His medical training in his early years included junior posts at Yorkhill Sick Childrens’ Hospital, and Belvidere Infectious Diseases Hospital. He was a registrar at Glasgow Royal Infirmary, gaining experience in diabetes and endocrinology with Dr James Imrie, and haematology with Professor Davis. Next came a move to the Nuffield Department of Medicine at Oxford, with Professor Witts, before moving back north to a senior registrar post at the Western General Hospital, Edinburgh, where he worked in endocrinology with Professor Strong, and in the ground-breaking combined medical and surgical gastro-intestinal unit with Dr Sircus and Dr Card.

In 1968 he was appointed Consultant Physician, with gastro-intestinal specialism, at Chase Farm Hospital, Enfield. Here, he painstakingly negotiated the modification of premises in a former orthopaedic ward in an old part of the hospital, for use as an endoscopy unit, until a modern properly equipped multi-disciplinary Day Care Centre for all investigative and therapeutic fibre-optic procedures could be provided, with a team of dedicated medical and nursing staff, with himself at the head.

He edited the hospital postgraduate centre journal; he formed important links with various centres of excellence in postgraduate hospitals in London and was a founder member of the North London Gut Club. He wrote a number of papers, on subjects ranging from gastric ulcers and jejunal biopsy to macrocytic anaemias. He retired in 1995. He was a Fellow of the Royal Colleges of Physicians of Edinburgh, Glasgow and London; and a principled supporter of the NHS.

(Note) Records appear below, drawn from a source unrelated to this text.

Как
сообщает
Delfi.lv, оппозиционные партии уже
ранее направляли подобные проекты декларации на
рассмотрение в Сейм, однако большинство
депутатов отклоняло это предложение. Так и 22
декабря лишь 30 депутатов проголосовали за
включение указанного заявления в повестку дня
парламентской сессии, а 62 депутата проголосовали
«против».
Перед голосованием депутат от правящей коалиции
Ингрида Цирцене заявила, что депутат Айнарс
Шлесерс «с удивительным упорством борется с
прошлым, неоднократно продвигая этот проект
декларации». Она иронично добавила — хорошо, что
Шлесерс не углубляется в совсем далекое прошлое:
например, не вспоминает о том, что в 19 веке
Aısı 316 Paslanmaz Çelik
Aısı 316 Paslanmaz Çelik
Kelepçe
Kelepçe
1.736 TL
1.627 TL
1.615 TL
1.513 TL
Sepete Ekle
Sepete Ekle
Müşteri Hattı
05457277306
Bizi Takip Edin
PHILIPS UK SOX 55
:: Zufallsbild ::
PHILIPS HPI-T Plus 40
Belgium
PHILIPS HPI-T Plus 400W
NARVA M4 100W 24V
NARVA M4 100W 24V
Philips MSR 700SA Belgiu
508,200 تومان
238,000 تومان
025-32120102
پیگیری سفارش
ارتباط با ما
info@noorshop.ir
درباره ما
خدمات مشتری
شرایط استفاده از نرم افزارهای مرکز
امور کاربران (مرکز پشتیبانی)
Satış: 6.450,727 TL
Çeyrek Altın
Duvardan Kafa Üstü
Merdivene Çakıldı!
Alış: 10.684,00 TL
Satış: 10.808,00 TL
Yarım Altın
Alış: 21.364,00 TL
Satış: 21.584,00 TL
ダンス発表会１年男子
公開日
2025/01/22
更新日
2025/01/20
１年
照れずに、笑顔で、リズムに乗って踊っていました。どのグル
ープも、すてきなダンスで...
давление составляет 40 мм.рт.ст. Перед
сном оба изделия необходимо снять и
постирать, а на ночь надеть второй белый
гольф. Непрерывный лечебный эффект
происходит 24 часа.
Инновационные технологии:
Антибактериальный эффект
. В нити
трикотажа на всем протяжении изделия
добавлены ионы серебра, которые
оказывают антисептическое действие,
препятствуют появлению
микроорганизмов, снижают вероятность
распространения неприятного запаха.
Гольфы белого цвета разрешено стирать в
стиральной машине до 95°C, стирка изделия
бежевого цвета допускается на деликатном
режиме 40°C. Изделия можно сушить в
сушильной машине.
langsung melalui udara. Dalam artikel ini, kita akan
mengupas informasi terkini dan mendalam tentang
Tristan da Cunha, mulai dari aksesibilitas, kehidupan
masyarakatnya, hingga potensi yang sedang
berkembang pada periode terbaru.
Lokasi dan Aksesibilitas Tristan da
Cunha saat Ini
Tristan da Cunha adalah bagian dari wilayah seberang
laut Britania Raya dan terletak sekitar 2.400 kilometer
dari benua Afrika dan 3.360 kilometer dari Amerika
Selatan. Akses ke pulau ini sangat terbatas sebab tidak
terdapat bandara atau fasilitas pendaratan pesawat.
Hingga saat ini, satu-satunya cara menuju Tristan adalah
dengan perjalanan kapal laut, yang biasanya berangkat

In 2002 he suffered a heart attack, followed by a stroke with dense hemiplegia. Bit by bit, with the loyal help of his wife Avril, he stubbornly rehabilitated himself to a remarkable degree, despite severe continuing disability: an example and inspiration to others, both with and without this handicap. He continued to lead life to the full, learning to drive again, taking up curling, and continuing to play chess. He returned to Scotland in 2009. His health deteriorated in the last few months of his life, and he died on 10th August 2014.